With that in mind Kunkel said the organization should articulate the value a new employee can bring: telling them why they’re the best person for the role and showing them how they can effect change because they have something valuable to offer. “At the end of the day, if it’s just about dollars and cents, people will go work for huge companies willing to throw a bunch of money and stock options at them.”
Ian White, CEO of ChartHop, pointed out that the Great Resignation uncovered new requirements from organizations to build better relationships with their employees, improve engagement and positively influence retention rates.
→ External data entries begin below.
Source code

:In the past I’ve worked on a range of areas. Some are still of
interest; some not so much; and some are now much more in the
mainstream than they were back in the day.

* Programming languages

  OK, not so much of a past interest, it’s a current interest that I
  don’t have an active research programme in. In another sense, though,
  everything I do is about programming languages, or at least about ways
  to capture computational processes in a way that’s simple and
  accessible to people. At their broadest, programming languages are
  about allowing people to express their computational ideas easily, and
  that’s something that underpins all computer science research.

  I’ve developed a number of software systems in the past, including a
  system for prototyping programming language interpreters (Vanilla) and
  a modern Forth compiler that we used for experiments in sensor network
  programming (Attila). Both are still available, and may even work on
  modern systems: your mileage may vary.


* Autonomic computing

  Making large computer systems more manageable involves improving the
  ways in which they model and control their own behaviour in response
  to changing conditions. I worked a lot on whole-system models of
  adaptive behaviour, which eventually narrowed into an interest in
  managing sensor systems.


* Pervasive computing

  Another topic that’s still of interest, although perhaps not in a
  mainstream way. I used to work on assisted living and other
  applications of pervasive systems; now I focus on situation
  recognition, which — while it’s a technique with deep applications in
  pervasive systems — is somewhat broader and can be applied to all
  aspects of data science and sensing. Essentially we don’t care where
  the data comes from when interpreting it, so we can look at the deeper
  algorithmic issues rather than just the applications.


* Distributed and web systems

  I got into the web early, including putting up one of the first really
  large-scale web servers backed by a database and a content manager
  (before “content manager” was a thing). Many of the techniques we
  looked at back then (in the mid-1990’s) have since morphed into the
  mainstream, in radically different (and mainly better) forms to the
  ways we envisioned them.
Transparency has become increasingly prominent in the workplace as a result. As industry leaders feel pressure to share company-wide benchmarks and build plans to address gaps in their organization and employee sentiment within their teams, they will seek highly visual, easily accessible people analytics solutions.
“People analytics provides executives, managers and employees with a comprehensive view of an organization, including decisions made as a result of employee feedback, initiatives and ongoing headcount planning. Providing a definitive location for employees to seek information empowers individuals across an organization to feel connected to their employer and, in turn, can improve retention and engagement among employees,” White said.
Mahe Bayireddi, CEO of Phenom, recommended inspiring confidence, loyalty and professional development among existing workforces through a profound employee experience supported by artificial intelligence and automation.
“By streamlining tedious tasks like answering employee FAQs through chatbots, automation saves everyone time so they can focus on the interactions that matter. AI then helps employees expand their current skills and develop new ones by recommending internal, hyper-personalized jobs and gigs. It also empowers employees to envision their future within a company by charting intelligent career paths, and pairing them with compatible mentors who can help them reach their goals—ultimately motivating them to stay and grow,” Bayireddi said.